Gene Expression and Development of Early Pig Embryos Produced by Serial Nuclear Transfer

During nuclear transfer, reprogramming makes the donor nucleus capable of directing development of the reconstructed embryo. In most cases reprogramming is incomplete, which leads to abnormal expression of early embryonic genes and subsequently, to reduced developmental potential.

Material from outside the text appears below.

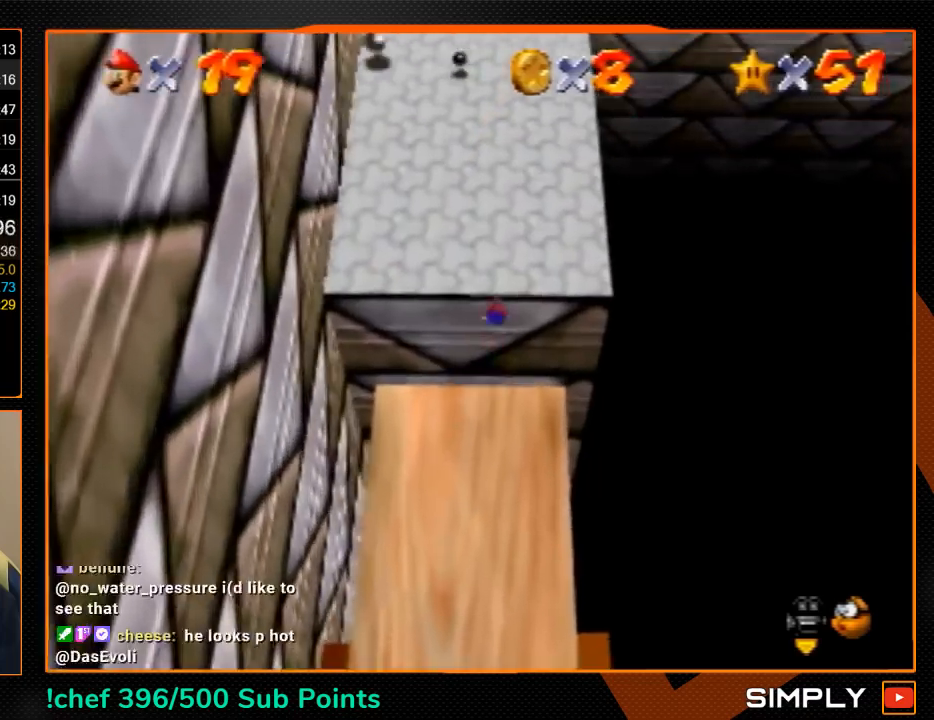
{"buttons": [], "left_stick": "up"}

In the present study, we monitored the expression of Oct4, Nanog, and Sox2 in cloned porcine embryos and evaluated whether serial nuclear transfer, the transfer of nuclei of cloned embryos into enucleated oocytes, has the potential to provide a more complete reprogramming of the donor genome. The data suggested that Nanog and Sox2 expression is properly reactivated after nuclear transfer, but the relative abundance of Oct4 transcripts is abnormally low in cloned porcine blastocysts compared to control embryos produced by in vitro fertilization. When the nuclei of 8- to 16-cell stage cloned embryos were introduced into enucleated oocytes to expose the chromosomes repeatedly to the ooplasmic factors, the resulting embryos showed poor developmental potential: a significantly lower percentage of embryos developed to the 4-cell (12.0% vs. 31.8%), 8-cell (3.1 % vs. 15.0%) and blastocyst (0% vs. 8.7%) stages compared to those produced following a single round of nuclear transfer (P < 0.05). The additional time for reprogramming also did not improve gene expression. By the late 4-cell stage, Oct4 and Sox2 expression levels were low in serial nuclear transfer embryos compared to those in embryos generated by in vitro fertilization or nuclear transfer. Overall, both developmental and gene expression data indicated that reprogramming of the donor nucleus could not be improved by serial nuclear transfer in the pig.